◆ Exercise directions: Retype each entry verbatim. Do not include the images.

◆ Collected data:
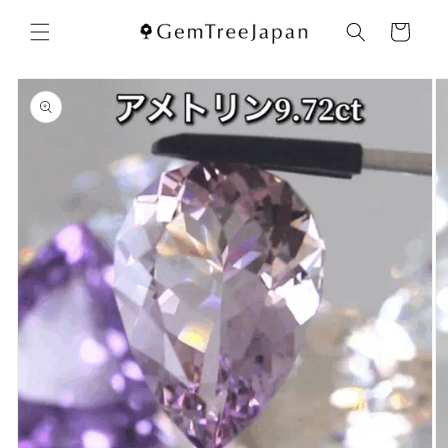
コンテ
カ
ンツに
ー
進む
ト
商品情
報にス
キップ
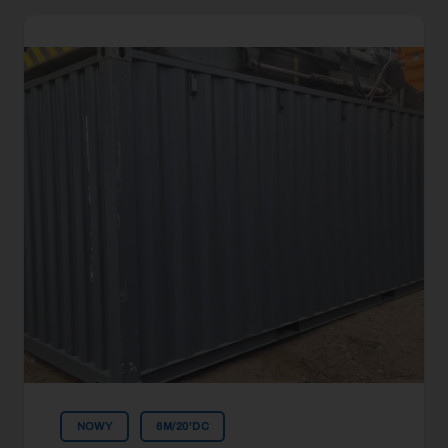
NOWY
6M/20'DC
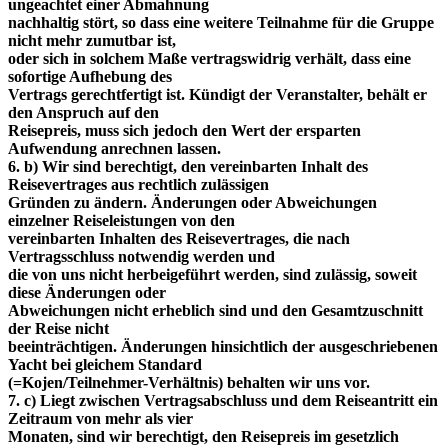
ungeachtet einer Abmahnung
nachhaltig stört, so dass eine weitere Teilnahme für die Gruppe
nicht mehr zumutbar ist,
oder sich in solchem Maße vertragswidrig verhält, dass eine
sofortige Aufhebung des
Vertrags gerechtfertigt ist. Kündigt der Veranstalter, behält er
den Anspruch auf den
Reisepreis, muss sich jedoch den Wert der ersparten
Aufwendung anrechnen lassen.
6. b) Wir sind berechtigt, den vereinbarten Inhalt des
Reisevertrages aus rechtlich zulässigen
Gründen zu ändern. Änderungen oder Abweichungen
einzelner Reiseleistungen von den
vereinbarten Inhalten des Reisevertrages, die nach
Vertragsschluss notwendig werden und
die von uns nicht herbeigeführt werden, sind zulässig, soweit
diese Änderungen oder
Abweichungen nicht erheblich sind und den Gesamtzuschnitt
der Reise nicht
beeinträchtigen. Änderungen hinsichtlich der ausgeschriebenen
Yacht bei gleichem Standard
(=Kojen/Teilnehmer-Verhältnis) behalten wir uns vor.
7. c) Liegt zwischen Vertragsabschluss und dem Reiseantritt ein
Zeitraum von mehr als vier
Monaten, sind wir berechtigt, den Reisepreis im gesetzlich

◆ Expected output:
コンテ
カ
ンツに
ー
進む
ト
商品情
報にス
キップ
NOWY
6M/20'DC
ungeachtet einer Abmahnung
nachhaltig stört, so dass eine weitere Teilnahme für die Gruppe
nicht mehr zumutbar ist,
oder sich in solchem Maße vertragswidrig verhält, dass eine
sofortige Aufhebung des
Vertrags gerechtfertigt ist. Kündigt der Veranstalter, behält er
den Anspruch auf den
Reisepreis, muss sich jedoch den Wert der ersparten
Aufwendung anrechnen lassen.
6. b) Wir sind berechtigt, den vereinbarten Inhalt des
Reisevertrages aus rechtlich zulässigen
Gründen zu ändern. Änderungen oder Abweichungen
einzelner Reiseleistungen von den
vereinbarten Inhalten des Reisevertrages, die nach
Vertragsschluss notwendig werden und
die von uns nicht herbeigeführt werden, sind zulässig, soweit
diese Änderungen oder
Abweichungen nicht erheblich sind und den Gesamtzuschnitt
der Reise nicht
beeinträchtigen. Änderungen hinsichtlich der ausgeschriebenen
Yacht bei gleichem Standard
(=Kojen/Teilnehmer-Verhältnis) behalten wir uns vor.
7. c) Liegt zwischen Vertragsabschluss und dem Reiseantritt ein
Zeitraum von mehr als vier
Monaten, sind wir berechtigt, den Reisepreis im gesetzlich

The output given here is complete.